The exhibition is designed to raises questions on the right to food and responsibilities to end hunger from a human rights approach and a faith perspective, said Peter Rempel, executive director of Mennonite Central Committee Manitoba. He is also a member on the Mennonite Committee on Human Rights, a coalition of Mennonite organizations with interest in human rights.
 
 “We want people to engage in this discussion,” said Rempel. “Where does the right-to- food approach mesh with sharing and generosity?”
 
Six Canadian artists were each teamed with two international artists to form six groupings of three artists per group, explained Ray Dirks, curator of the exhibit.
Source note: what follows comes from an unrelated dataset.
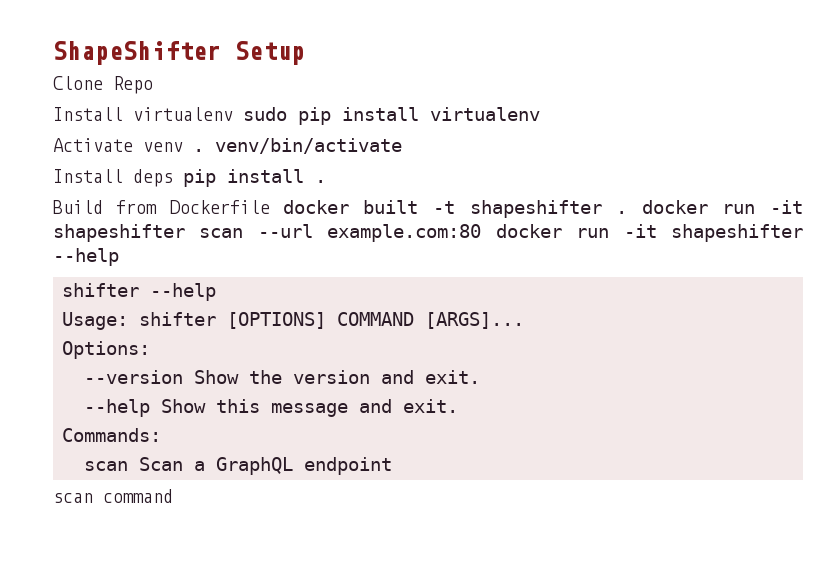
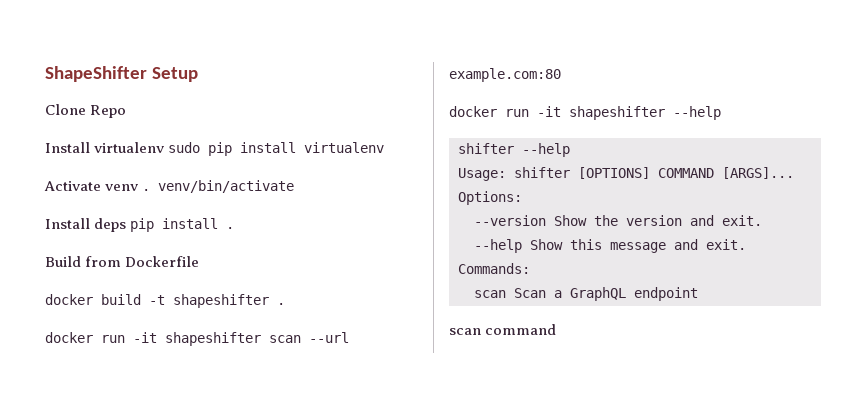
[282,200,419,214] docker built -> [45,294,141,305] // docker build
(628, 212) none -> (285, 304) //
(482, 233) none -> (561, 75) //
Each group was given contemporary statements and Biblical text on food and asked to explore the intersection of these statements through art.
 
Bob Haverluck from Winnipeg, was commissioned to respond to the overall theme of the exhibit and also has artwork in the exhibit.
 
“Each artist took up the challenge to approach this subject in all seriousness,” said
Dirks. "The art allows unfiltered, unedited views from Canada and around the world, from various personal experiences, cultures and faiths. It creates a direct connection between the artists and viewers, regardless of language, other differences and distance.”
 
Krahn said as she had reflected on the text that had been assigned to her group-- Deuteronomy 14:28-29 and a statement from the International Covenant on Economic, Social and Cultural Rights, General Comment 12--she had been inspired to “tackle it from a grassroots approach with humour.”
 
“What I want people to see in my paintings is that life can be simple and that food is a central part of creating healthy communities,” said Krahn.
 
Krahn’s second artwork was inspired by a visit to Zimbabwe where she met women who were part of a producer group that was weaving and selling hand-woven baskets to earn money for food and shelter.
 
Both paintings, she said, reflect how food is central to human life and how people work together to create healthy communities.
 
The exhibit includes the work of other artists like Jossias Sitoe who lived on the streets in Mozambique as a child and has first-hand experiences of pain and hunger, Winnipeg artist Ovid Charlette who discovered his artistic talents in prison, Tibebe Terffa who was imprisoned and tortured under the previous Mengistu dictatorship in Ethiopia and Hashim Hannoon, a refugee from Iraq who knows the affect war has on food production and security.
 
To encourage further reflection, the exhibit includes educational panels on food justice and how practicing food justice leads to a strong local food system, self-reliant communities and a healthy environment.
 
Suggestions for action include learning more about food security, buying fair trade, shopping at farmers’ markets, supporting food policy changes, speaking up about rights, eating healthy and wholesome food and sharing food.
 
The exhibit will include documents, photographs and artefacts depicting Mennonite efforts to alleviate hunger for themselves and for others in the past and in the present.
 
Some of the artwork will be available for sale at the end of the exhibit.